→ **ASSIGNED TASK**: Whichever lines of the material contain "Ngọc", copy each of them.

→ **SUPPLIED ENTRIES**:
---
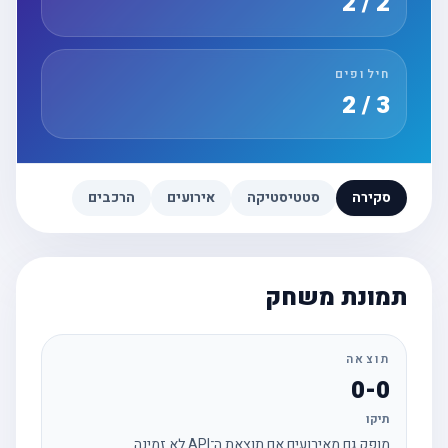
2 / 2
חילופים
3 / 2
סקירה
סטטיסטיקה
אירועים
הרכבים
תמונת משחק
תוצאה
0-0
תיקו
מופק גם מאירועים אם תוצאת ה־API לא זמינה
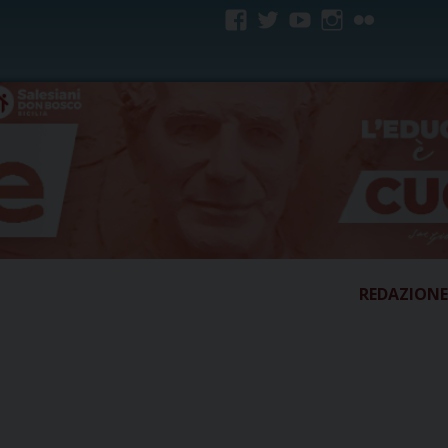
facebook
twitter
youtube
instagram
flickr
REDAZIONE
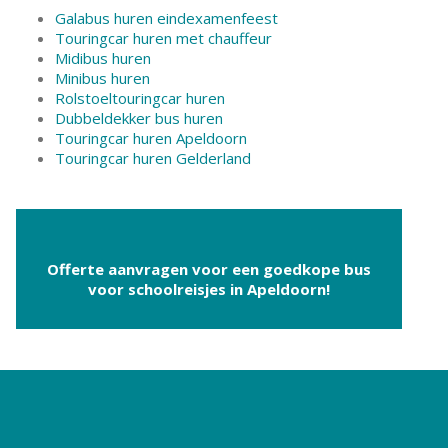
Galabus huren eindexamenfeest
Touringcar huren met chauffeur
Midibus huren
Minibus huren
Rolstoeltouringcar huren
Dubbeldekker bus huren
Touringcar huren Apeldoorn
Touringcar huren Gelderland
Offerte aanvragen voor een goedkope bus
voor schoolreisjes in Apeldoorn!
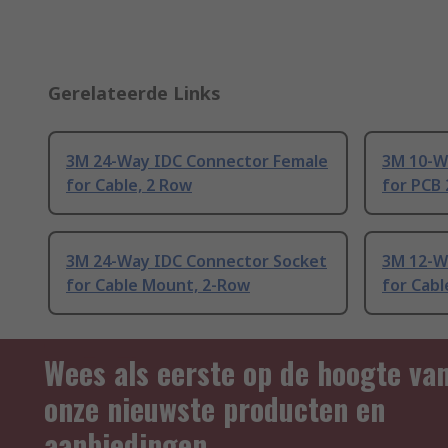
Gerelateerde Links
3M 24-Way IDC Connector Female
3M 10-W
for Cable, 2 Row
for PCB
3M 24-Way IDC Connector Socket
3M 12-W
for Cable Mount, 2-Row
for Cabl
Wees als eerste op de hoogte va
onze nieuwste producten en
aanbiedingen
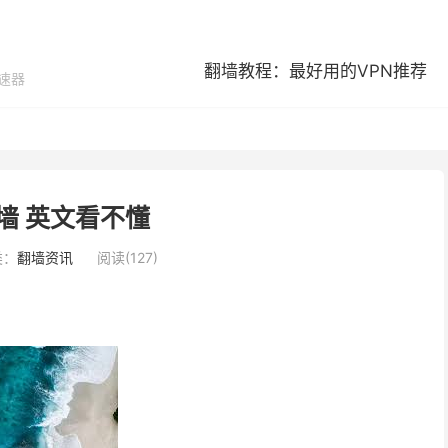
翻墙教程：最好用的VPN推荐
加速器
墙 英文看不懂
类：
翻墙资讯
阅读(127)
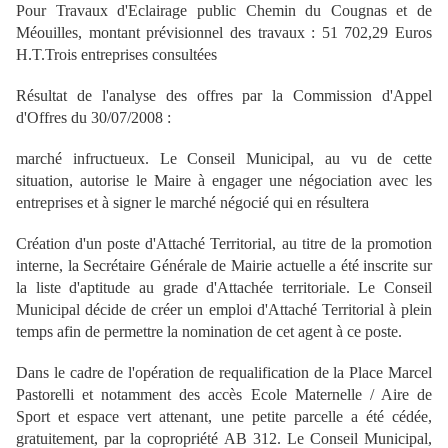
Pour Travaux d'Eclairage public Chemin du Cougnas et de
Méouilles, montant prévisionnel des travaux : 51 702,29 Euros
H.T.Trois entreprises consultées
Résultat de l'analyse des offres par la Commission d'Appel
d'Offres du 30/07/2008 :
marché infructueux. Le Conseil Municipal, au vu de cette
situation, autorise le Maire à engager une négociation avec les
entreprises et à signer le marché négocié qui en résultera
Création d'un poste d'Attaché Territorial, au titre de la promotion
interne, la Secrétaire Générale de Mairie actuelle a été inscrite sur
la liste d'aptitude au grade d'Attachée territoriale. Le Conseil
Municipal décide de créer un emploi d'Attaché Territorial à plein
temps afin de permettre la nomination de cet agent à ce poste.
Dans le cadre de l'opération de requalification de la Place Marcel
Pastorelli et notamment des accès Ecole Maternelle / Aire de
Sport et espace vert attenant, une petite parcelle a été cédée,
gratuitement, par la copropriété AB 312. Le Conseil Municipal,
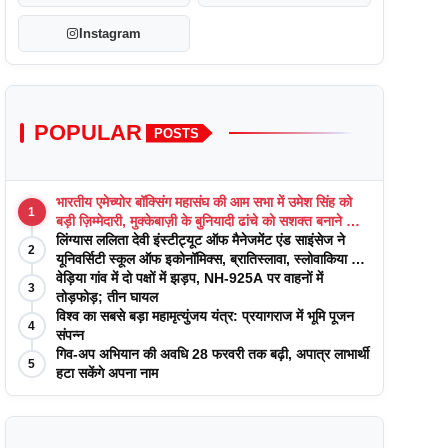
Instagram
POPULAR
POSTS
भारतीय एमेच्योर बॉक्सिंग महासंघ की आम सभा में उमेश सिंह को
1
बड़ी ज़िम्मेदारी, मुक्केबाज़ी के बुनियादी ढांचे को सशक्त बनाने का
वादा
लिंग्यास ललिता देवी इंस्टीट्यूट ऑफ मैनेजमेंट एंड साइंसेज ने
2
यूनिवर्सिटी स्कूल ऑफ इकोनॉमिक्स, ब्रातिस्लावा, स्लोवाकिया के
साथ अकादमिक पत्रिकाओं में प्रकाशन रणनीतियों पर एक
वेड़िया गांव में दो पक्षों में झड़प, NH-925A पर वाहनों में
3
दिवसीय कार्यशाला का आयोजन किया
तोड़फोड़; तीन घायल
विश्व का सबसे बड़ा महामृत्युंजय यंत्र: प्रयागराज में भूमि पूजन
4
संपन्न
गिव-अप अभियान की अवधि 28 फरवरी तक बढ़ी, अपात्र लाभार्थी
5
हटा सकेंगे अपना नाम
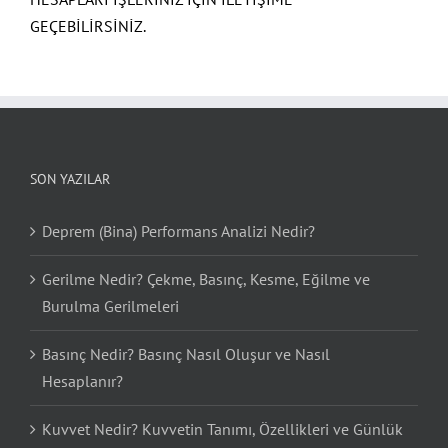
GEÇEBİLİRSİNİZ.
SON YAZILAR
Deprem (Bina) Performans Analizi Nedir?
Gerilme Nedir? Çekme, Basınç, Kesme, Eğilme ve
Burulma Gerilmeleri
Basınç Nedir? Basınç Nasıl Oluşur ve Nasıl
Hesaplanır?
Kuvvet Nedir? Kuvvetin Tanımı, Özellikleri ve Günlük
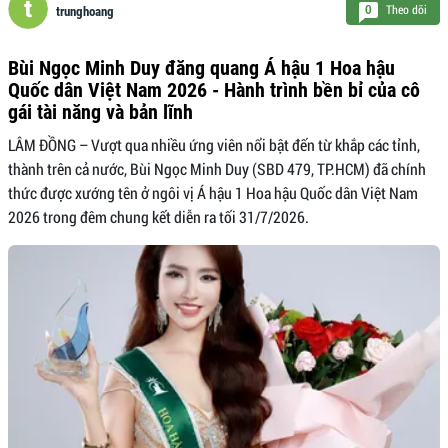
Theo dõi
0
trunghoang
Bùi Ngọc Minh Duy đăng quang Á hậu 1 Hoa hậu
Quốc dân Việt Nam 2026 - Hành trình bền bỉ của cô
gái tài năng và bản lĩnh
LÂM ĐỒNG – Vượt qua nhiều ứng viên nổi bật đến từ khắp các tỉnh,
thành trên cả nước, Bùi Ngọc Minh Duy (SBD 479, TP.HCM) đã chính
thức được xướng tên ở ngôi vị Á hậu 1 Hoa hậu Quốc dân Việt Nam
2026 trong đêm chung kết diễn ra tối 31/7/2026.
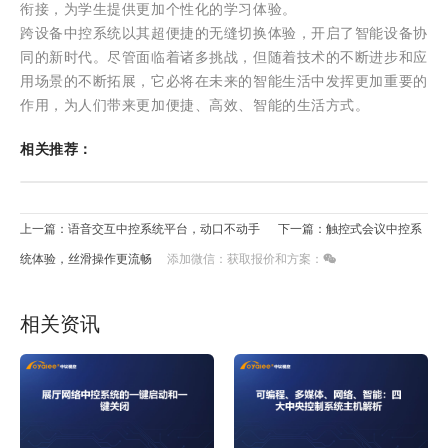
衔接，为学生提供更加个性化的学习体验。
跨设备中控系统以其超便捷的无缝切换体验，开启了智能设备协
同的新时代。尽管面临着诸多挑战，但随着技术的不断进步和应
用场景的不断拓展，它必将在未来的智能生活中发挥更加重要的
作用，为人们带来更加便捷、高效、智能的生活方式。
相关推荐：
上一篇：语音交互中控系统平台，动口不动手
下一篇：触控式会议中控系
统体验，丝滑操作更流畅
添加微信：获取报价和方案：
相关资讯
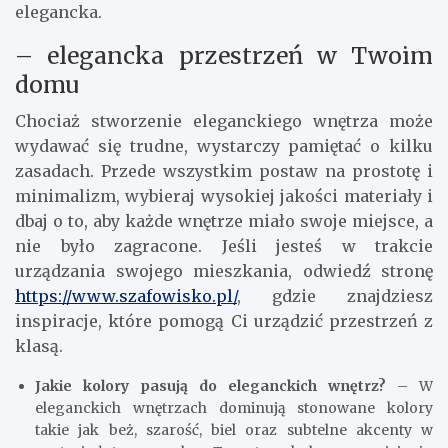
elegancka.
– elegancka przestrzeń w Twoim
domu
Chociaż stworzenie eleganckiego wnętrza może
wydawać się trudne, wystarczy pamiętać o kilku
zasadach. Przede wszystkim postaw na prostotę i
minimalizm, wybieraj wysokiej jakości materiały i
dbaj o to, aby każde wnętrze miało swoje miejsce, a
nie było zagracone. Jeśli jesteś w trakcie
urządzania swojego mieszkania, odwiedź stronę
https://www.szafowisko.pl/
, gdzie znajdziesz
inspiracje, które pomogą Ci urządzić przestrzeń z
klasą.
Jakie kolory pasują do eleganckich wnętrz?
– W
eleganckich wnętrzach dominują stonowane kolory
takie jak beż, szarość, biel oraz subtelne akcenty w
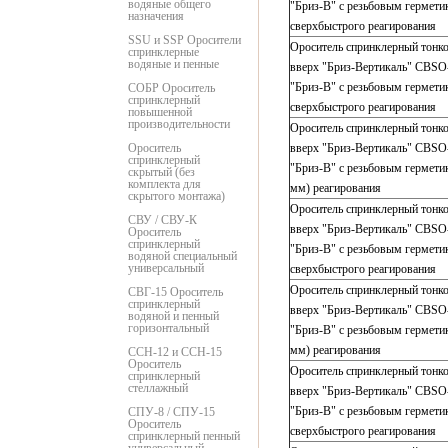
водяные общего
"Бриз-В" с резьбовым герметик
назначения
сверхбыстрого реагирования
SSU и SSP Оросители
Ороситель спринклерный тонк
спринклерные
водяные и пенные
вверх "Бриз-Вертикаль" СВSО
"Бриз-В" с резьбовым герметик
СОБР Ороситель
спринклерный
сверхбыстрого реагирования
повышенной
производительности
Ороситель спринклерный тонк
Ороситель
вверх "Бриз-Вертикаль" СВSО
спринклерный
"Бриз-В" с резьбовым герметик
скрытый (без
комплекта для
мм) реагирования
скрытого монтажа)
Ороситель спринклерный тонк
СВУ / СВУ-К
вверх "Бриз-Вертикаль" СВSО
Ороситель
спринклерный
"Бриз-В" с резьбовым герметик
водяной специальный
универсальный
сверхбыстрого реагирования
Ороситель спринклерный тонк
СВГ-15 Ороситель
спринклерный
вверх "Бриз-Вертикаль" СВSО
водяной и пенный
горизонтальный
"Бриз-В" с резьбовым герметик
мм) реагирования
ССН-12 и ССН-15
Ороситель
Ороситель спринклерный тонк
спринклерный
стеллажный
вверх "Бриз-Вертикаль" СВSО
"Бриз-В" с резьбовым герметик
СПУ-8 / СПУ-15
Ороситель
сверхбыстрого реагирования
спринклерный пенный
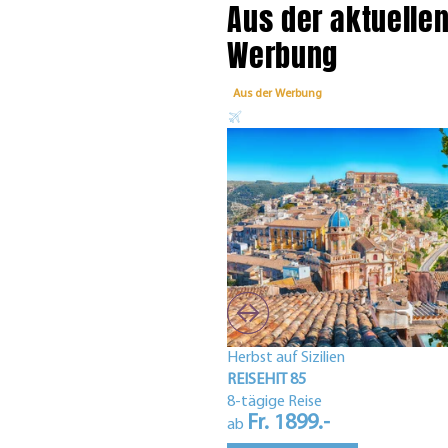
Aus der aktuelle
Werbung
Aus der Werbung
Herbst auf Sizilien
REISEHIT 85
8-tägige Reise
Fr. 1899.-
ab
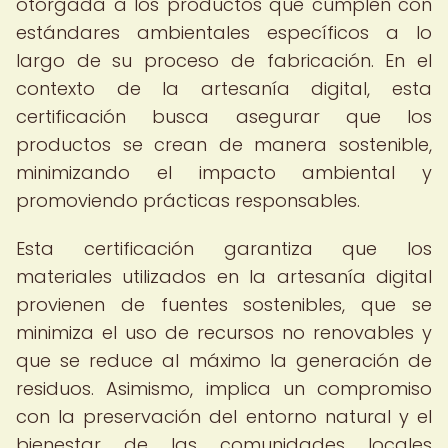
otorgada a los productos que cumplen con
estándares ambientales específicos a lo
largo de su proceso de fabricación. En el
contexto de la artesanía digital, esta
certificación busca asegurar que los
productos se crean de manera sostenible,
minimizando el impacto ambiental y
promoviendo prácticas responsables.
Esta certificación garantiza que los
materiales utilizados en la artesanía digital
provienen de fuentes sostenibles, que se
minimiza el uso de recursos no renovables y
que se reduce al máximo la generación de
residuos. Asimismo, implica un compromiso
con la preservación del entorno natural y el
bienestar de las comunidades locales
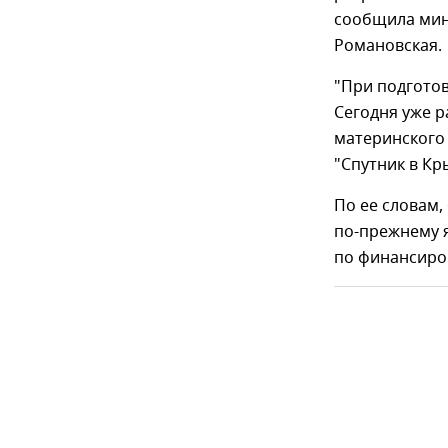
сообщила мин
Романовская.
"При подгото
Сегодня уже 
материнского 
"Спутник в Кр
По ее словам,
по-прежнему 
по финансиров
---
→ **RESULT BELOW**:
Bùi Ngọc Minh Duy đăng quang Á hậu 1 Hoa hậu
thành trên cả nước, Bùi Ngọc Minh Duy (SBD 479, TP.HCM) đã chính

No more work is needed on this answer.